When Erin and I sailed together aboard the Sarmiento de Gamboa, she and other members of the hydro team collected water samples using a traditional CTD rosette and Niskin bottles. The method is tried and true, but it’s also very time consuming, and can include more possibilities for contamination of samples when they are filtered on the ship. The sampler on Mesobot, however, filters all the water at depth, which allows for a much more efficient and streamlined collection process.
Both Erin and Lui describe Mesobot’s unique ability to collect data from the Ocean Twilight Zone without disturbing the animals it encounters.
“It’s a stealthy way to see what is down there,” Lui says. “It’s like ninja biology!”

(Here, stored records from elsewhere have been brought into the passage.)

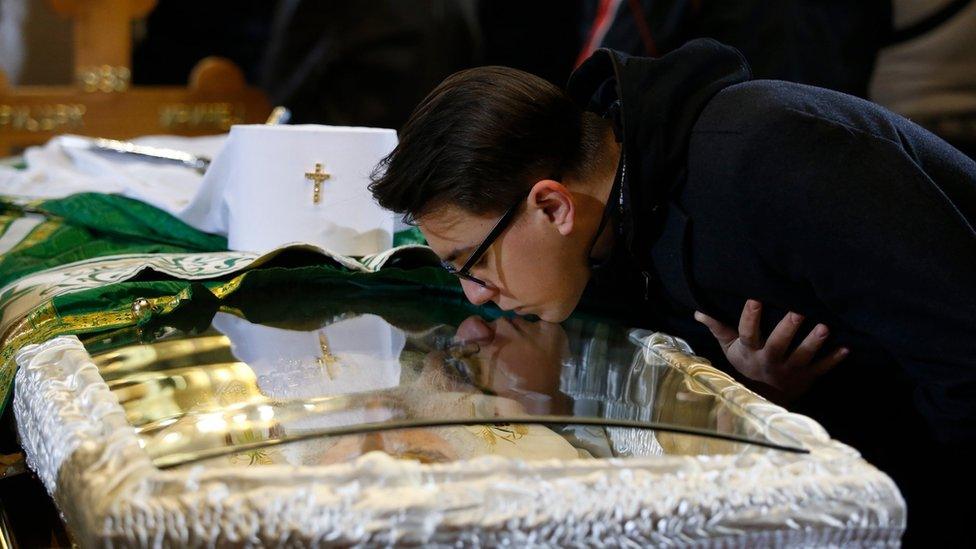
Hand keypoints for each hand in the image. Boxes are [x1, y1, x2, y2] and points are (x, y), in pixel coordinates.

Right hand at [694, 299, 848, 401]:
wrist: (763, 399)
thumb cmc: (746, 365)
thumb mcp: (730, 348)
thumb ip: (718, 328)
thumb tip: (698, 310)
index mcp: (750, 352)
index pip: (747, 333)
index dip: (750, 317)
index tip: (755, 298)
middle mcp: (769, 362)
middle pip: (778, 344)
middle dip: (788, 328)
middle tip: (799, 310)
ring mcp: (789, 371)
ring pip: (802, 357)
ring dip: (814, 343)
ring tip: (824, 327)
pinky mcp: (807, 378)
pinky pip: (822, 369)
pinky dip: (834, 360)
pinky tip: (846, 348)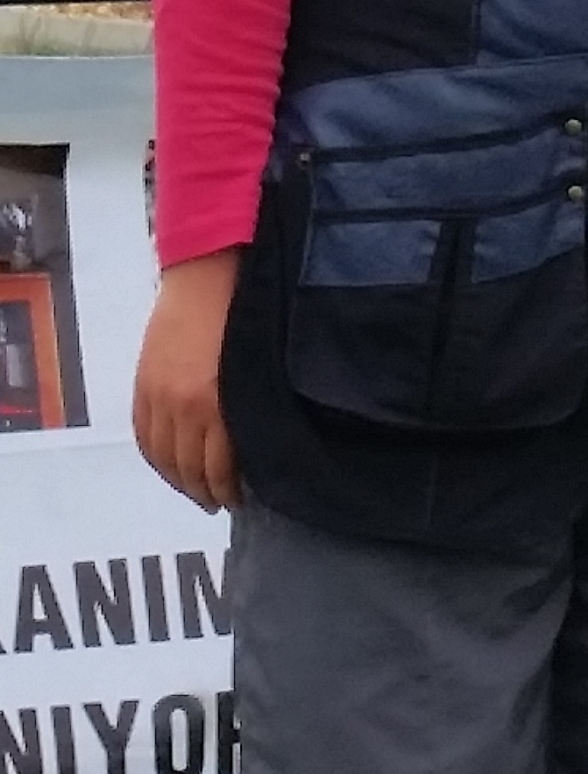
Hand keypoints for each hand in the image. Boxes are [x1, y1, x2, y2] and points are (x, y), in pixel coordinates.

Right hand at [132, 253, 242, 512]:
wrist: (207, 273)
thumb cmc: (249, 313)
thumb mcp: (258, 366)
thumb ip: (253, 405)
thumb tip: (258, 441)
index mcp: (219, 403)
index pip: (221, 468)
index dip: (230, 490)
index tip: (243, 499)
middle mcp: (184, 406)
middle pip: (190, 469)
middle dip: (207, 491)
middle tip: (222, 501)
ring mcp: (158, 396)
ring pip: (164, 458)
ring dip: (179, 481)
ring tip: (197, 492)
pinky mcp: (142, 385)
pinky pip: (143, 437)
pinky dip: (155, 458)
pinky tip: (169, 467)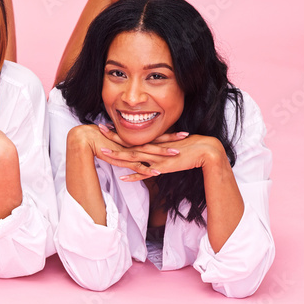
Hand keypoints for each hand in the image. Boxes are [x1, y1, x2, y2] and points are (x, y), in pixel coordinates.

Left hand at [96, 128, 222, 182]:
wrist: (204, 151)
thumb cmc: (189, 147)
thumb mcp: (170, 144)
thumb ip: (159, 145)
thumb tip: (150, 145)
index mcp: (153, 142)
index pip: (131, 136)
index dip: (118, 131)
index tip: (106, 125)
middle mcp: (152, 148)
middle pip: (128, 143)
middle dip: (112, 137)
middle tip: (98, 129)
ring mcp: (156, 158)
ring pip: (133, 157)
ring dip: (118, 155)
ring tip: (103, 152)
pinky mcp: (162, 168)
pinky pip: (145, 173)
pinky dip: (134, 176)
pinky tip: (123, 178)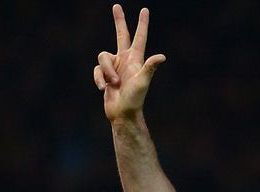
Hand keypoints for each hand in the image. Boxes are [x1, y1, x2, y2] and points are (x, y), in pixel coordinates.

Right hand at [93, 5, 165, 122]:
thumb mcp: (143, 82)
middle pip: (121, 35)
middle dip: (119, 21)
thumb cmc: (135, 99)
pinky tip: (104, 89)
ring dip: (106, 71)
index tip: (145, 10)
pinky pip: (97, 70)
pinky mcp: (104, 75)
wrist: (122, 113)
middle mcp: (125, 59)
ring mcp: (114, 67)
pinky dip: (99, 79)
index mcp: (136, 59)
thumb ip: (150, 67)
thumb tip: (162, 56)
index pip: (140, 37)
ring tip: (114, 84)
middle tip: (116, 6)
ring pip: (102, 57)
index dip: (142, 24)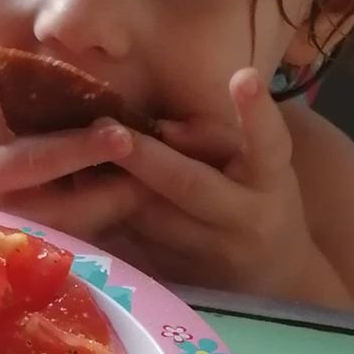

As on any oceanographic expedition, our operations are not all smooth sailing. While the weather off the coast of southern California is calm and stable, we run into issues with some of our systems. Mesobot’s camera doesn’t work correctly. The hybrid tether system for NUI fails during a deployment from the aft deck. I’m unsurprised (but still impressed) to see the ways in which the team take these challenges in stride, conducting professional assessments of what went wrong, and creating work-arounds to keep the mission going.
These ocean robots (and others like them) can do truly remarkable things — but they cannot do anything without the tenacity and determination of the humans who design, build, and operate them.